Sabahleyin Bill mışıl mışıl uyurken Henry ateşi dürtükleyip besledi, sonra da kahvaltıyı hazırladı. Sonunda arkadaşını da uyandırdı:
"Öyle rahat uyuyordun ki uyandırmaya gönlüm razı olmadı bir türlü," dedi.
Bill kalktı, uykulu uykulu yemeğin başına oturdu. Kahve fincanının boş olduğunu fark edince ibriğe doğru uzandı. Ama ibrik Henry'nin yanında, yetişemeyeceği bir uzaklıktaydı. "Baksana, Henry," dedi. "Her şeyi eksiksiz hazırladığına, hiçbir şey unutmadığına emin misin?"
Henry çevresine şöyle bir göz gezdirdi, evet anlamında başını salladı. O zaman Bill boş fincanı kaldırıp ona doğru uzattı. Ama Henry:
"Bu sabah sana kahve yok," dedi. Bill, kaygıyla:
"Ne o, bitti mi yoksa?" diye sordu. "Ağzından yel alsın!"
"Peki öyleyse, mideme dokunur diye mi vermiyorsun?" "Yoo..."
Bill'in yüzü öfkeden kıpkırmızı kesildi:
"Yahu, bırak eveleyip gevelemeyi de, ne diye vermiyorsun onu söyle." "Fırtına da kaçmış."
Bill hiç telaşa kapılmaksızın, başa gelen çekilir gibilerden bir havayla ağır ağır kafasını çevirip oturduğu yerden köpekleri saydı, sonra serinkanlı bir tavırla:
"Nasıl oldu peki?" diye sordu. Henry omuzlarım silkti:
"Ne bileyim. Belki de Tekkulak'ın yardımıyla çözmüştür bağlarını. Tek başıma sökecek değil ya, mutlaka öyle olmuştur."
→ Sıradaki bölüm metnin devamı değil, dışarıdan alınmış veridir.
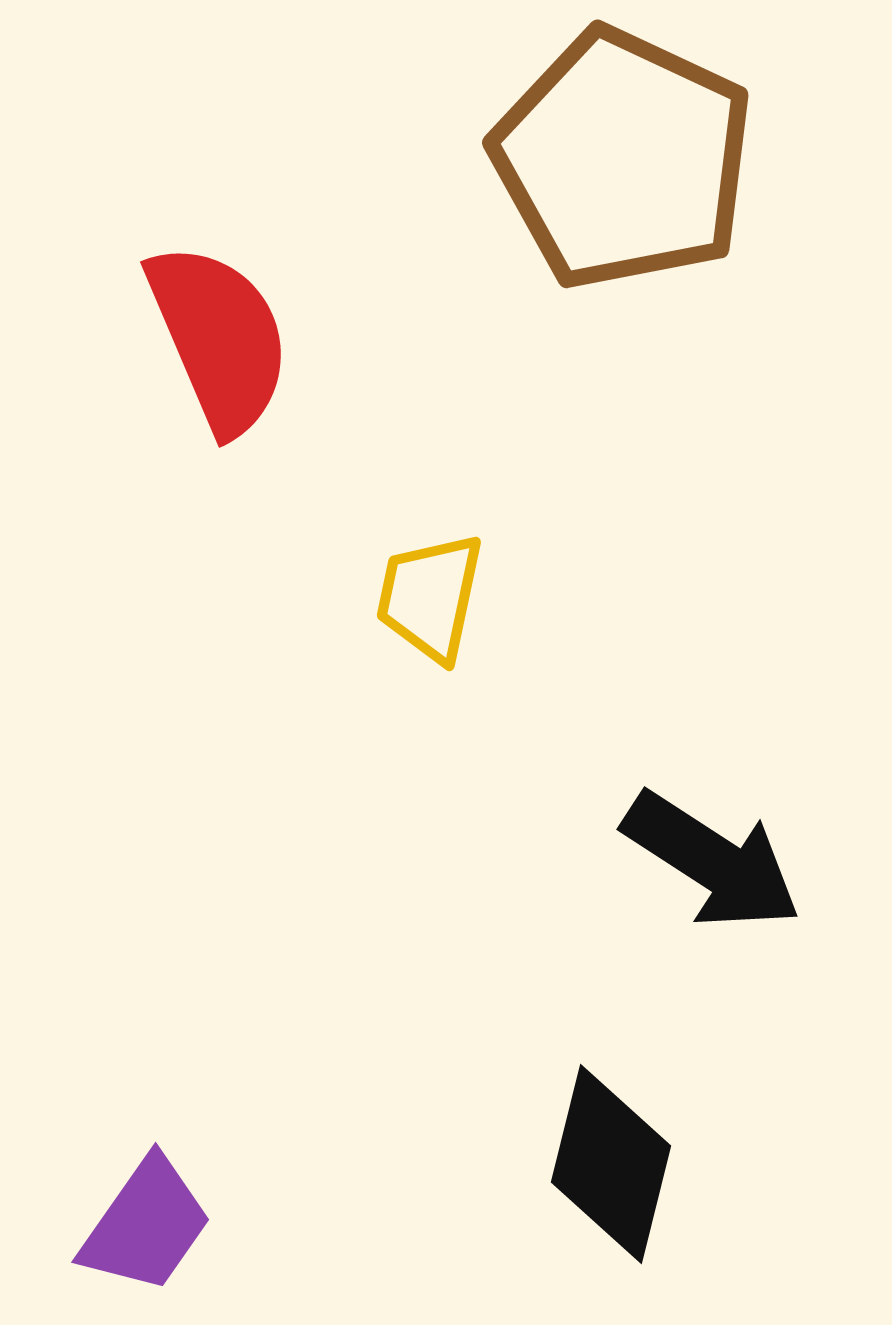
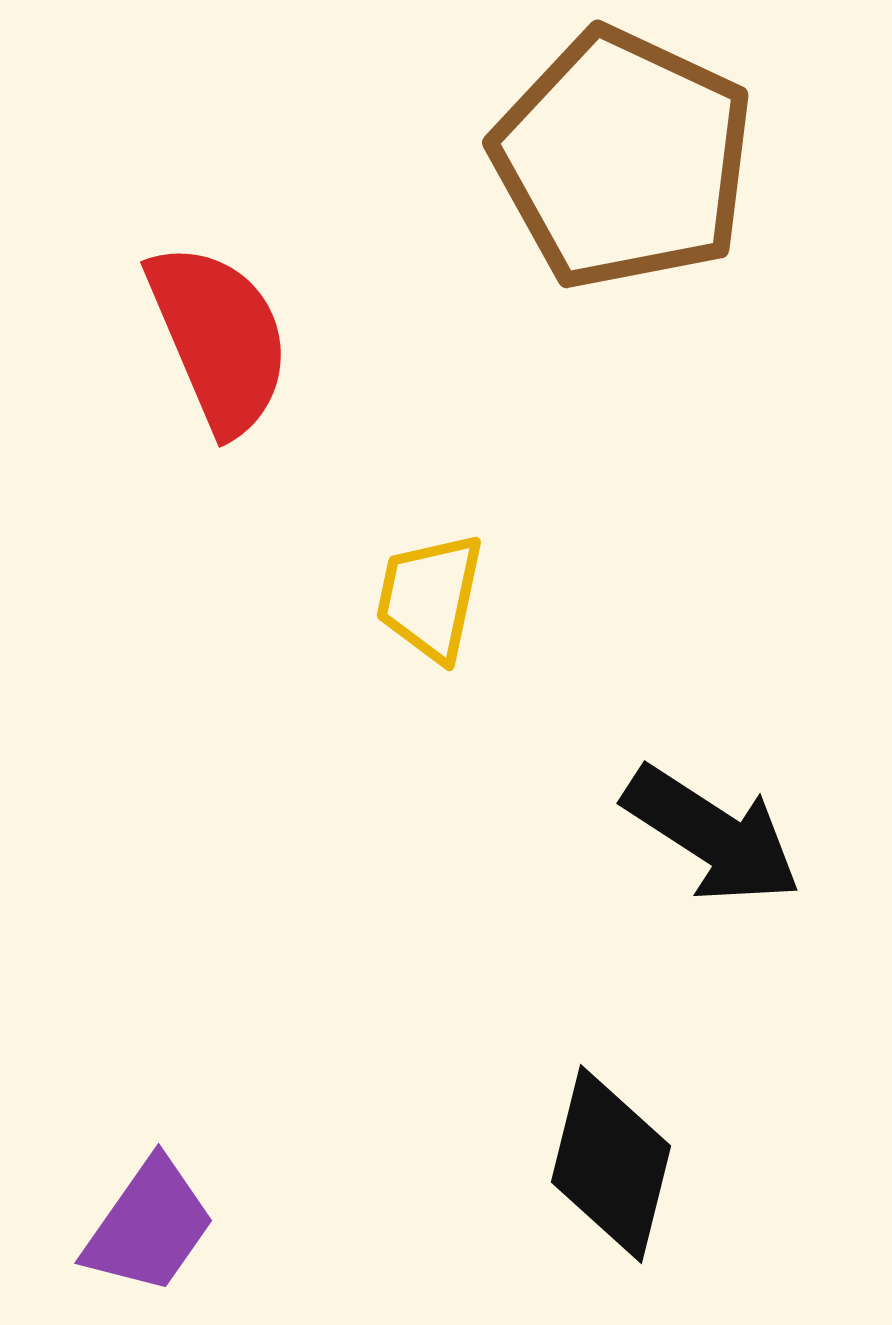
black arrow: moved 26 px up
purple trapezoid: moved 3 px right, 1 px down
Bill hiç istifini bozmuyordu ama aslında için için köpürüyordu. Ağırbaşlı bir havayla:
"Hay namussuz hay!" diye homurdandı. "Baktı ki kendi kaçamıyor, hiç değilse Fırtına'yı çözeyim dedi, ha?"
Henry yitip giden bu son köpeğin ardından da bir iki laf etmekten alamadı kendini:
"Her neyse, olan olmuş artık, Fırtına'nın çilesi de böylece sona ermiş oldu.
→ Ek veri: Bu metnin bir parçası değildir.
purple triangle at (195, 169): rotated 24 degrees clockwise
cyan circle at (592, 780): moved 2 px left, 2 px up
Şimdi en azından yirmi kurdun kursağında ora senin bura benim tüm ülkeyi dolaşıp duruyordur. Hadi bakalım, Bill, iç şimdi kahveni."
Ama Bill olmaz gibilerden basını salladı.
Henry ibriği kaldırarak üsteledi:
"Hadi canım, uzun etme de iç işte."
Bill fincanını bir kıyıya çekti:
"Sözüm sözdür benim, köpeklerden biri daha kaybolursa ağzıma bile sürmem dedim, sürmeyeceğim de, işte o kadar."
Henry hala onu baştan çıkarmaya çalışıyordu:
"İmmm... kahve de kahve olmuş ama ha!"
Ama Bill tükürdüğünü yalamamayı kafasına koymuştu bir kez, kahvaltısını kuru kuruya yedi. Bu arada, oynadığı oyun için Tekkulak'a verdi veriştirdi.